Secondly, there are keywords that you would rarely have in your search campaigns. Wide keywords that are loosely related to the product, have massive search volume, low conversion rates and high CPCs. All the things that make a performance search campaign under-perform. Not so in display. If Google looks at your ad group in its entirety and will match your ads to articles/content that are most closely related to the overall theme, then you need related keywords in your ad group to tell Google where to serve your display ads.

Ad Groups As Snippets

Think of ad groups as summary points of content. Your keywords are the bullet-points of all the key concepts within the article. Basically your campaigns will  be made up of a number of ad groups each of which are mini synopses (yep that’s a plural) of the main points of the content you wish to target.

Google Display Ad group Themes

Another thing to consider is that keyword duplication across your account behaves very different to that of search. As we know, duplicate keywords in search can be a major cause of CPC inflation and poor performance. As before, this is not the case in display. In fact multiple instances of the same keyword across the display campaigns lead to different targeting outputs, as the combination of keywords within an ad group will vary.

So if you have 2 ad groups, one for Apple iPods and one for Apple iMacs, both ad groups can contain the keyword ‘apple’. Depending on your website, product range and objectives you can negate certain keywords from across ad groups, ie. add ‘ipod‘ as a negative keyword to the iMac ad group and vice versa.

Likewise keyword match type isn’t a consideration for positive keywords on the Google Display Network – all keywords are on broad match. However, negative keywords behave as they do in search campaigns.

Structure & Creativity is Essential

So once you know how Google reads and serves ads on the Google Display Network you can enlist your creative powers to combine the top theme variations of the content you wish to serve your ads alongside. It’s a challenge to summarise the points of your ideal content mix.  Choose key conversion or awareness focused keywords, depending on your campaign goals. Think: what are the 5 keywords that summarise the content I want to be associated with? What do the experts in this field talk about, what words do they use? It’s like reverse onsite keyword optimisation in the world of SEO – so think ‘what would I do if I were the Googlebot?

Then try differing combinations of keywords to test how ad group variations perform. Note: don’t just change one keyword, change the broader theme of the ad group from information to review keywords to purchase drivers etc. Change the philosophy of your targeting to test the results & performance.

Following on from keyword choice, structuring your ad groups and campaigns will allow for efficient and effective management of the performance. It’s recommended that ad groups are limited to between 1 and 50 keywords. I can’t emphasise enough how large ad groups are totally ineffective and un-targeted and should be avoided. Keep the ad groups to 1-10 contextual keywords.

The Display Planner allows you to estimate your search impressions and it is advisable to keep ad groups with lots of potential impressions in campaigns on their own so you can control the daily budget of the high volume ad groups. Secondly this allows your lower volume ad groups to serve without their daily budgets being affected by ad groups which spend a lot more.
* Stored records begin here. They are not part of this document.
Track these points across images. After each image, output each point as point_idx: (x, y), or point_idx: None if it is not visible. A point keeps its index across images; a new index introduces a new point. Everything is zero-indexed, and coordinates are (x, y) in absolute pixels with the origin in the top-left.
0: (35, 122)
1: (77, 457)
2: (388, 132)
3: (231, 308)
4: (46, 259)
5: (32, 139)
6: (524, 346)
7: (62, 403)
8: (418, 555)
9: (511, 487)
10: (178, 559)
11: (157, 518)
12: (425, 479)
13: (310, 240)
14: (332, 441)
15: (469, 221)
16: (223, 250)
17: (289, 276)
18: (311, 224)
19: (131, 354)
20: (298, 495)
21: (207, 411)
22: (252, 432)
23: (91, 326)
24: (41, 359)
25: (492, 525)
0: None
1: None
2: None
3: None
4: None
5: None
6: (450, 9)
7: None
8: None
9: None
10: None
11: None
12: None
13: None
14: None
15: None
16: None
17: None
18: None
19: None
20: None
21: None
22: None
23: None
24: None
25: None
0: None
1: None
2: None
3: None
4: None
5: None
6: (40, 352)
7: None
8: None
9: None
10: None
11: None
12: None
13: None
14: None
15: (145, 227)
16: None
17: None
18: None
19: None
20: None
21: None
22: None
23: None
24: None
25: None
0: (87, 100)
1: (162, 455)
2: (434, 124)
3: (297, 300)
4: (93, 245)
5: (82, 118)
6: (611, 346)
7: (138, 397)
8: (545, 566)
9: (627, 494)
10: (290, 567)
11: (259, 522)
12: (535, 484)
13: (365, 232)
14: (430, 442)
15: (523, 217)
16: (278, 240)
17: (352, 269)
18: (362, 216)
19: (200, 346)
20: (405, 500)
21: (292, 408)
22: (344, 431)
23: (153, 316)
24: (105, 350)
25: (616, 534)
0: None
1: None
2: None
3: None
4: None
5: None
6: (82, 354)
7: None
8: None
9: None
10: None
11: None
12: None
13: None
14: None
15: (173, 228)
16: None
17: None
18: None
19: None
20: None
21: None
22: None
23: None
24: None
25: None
By looking at display keywords as bullet points and ad groups as themes, you can test performance and serve Google Display ads more effectively alongside content that is more related to the topics you want to be associated with.

It’s very important to treat search and display campaign builds differently, ie. keyword choice, duplication and match types. Expected ad group traffic volume from available inventory should influence campaign structure, with high traffic ad groups being housed separately to lower traffic ad groups for budget reasons.

As with all digital advertising, testing is key. Try different keyword combinations, make sure there is sufficient difference between your ad groups for clearer test results; drive scale in what performs and pull back n what doesn’t.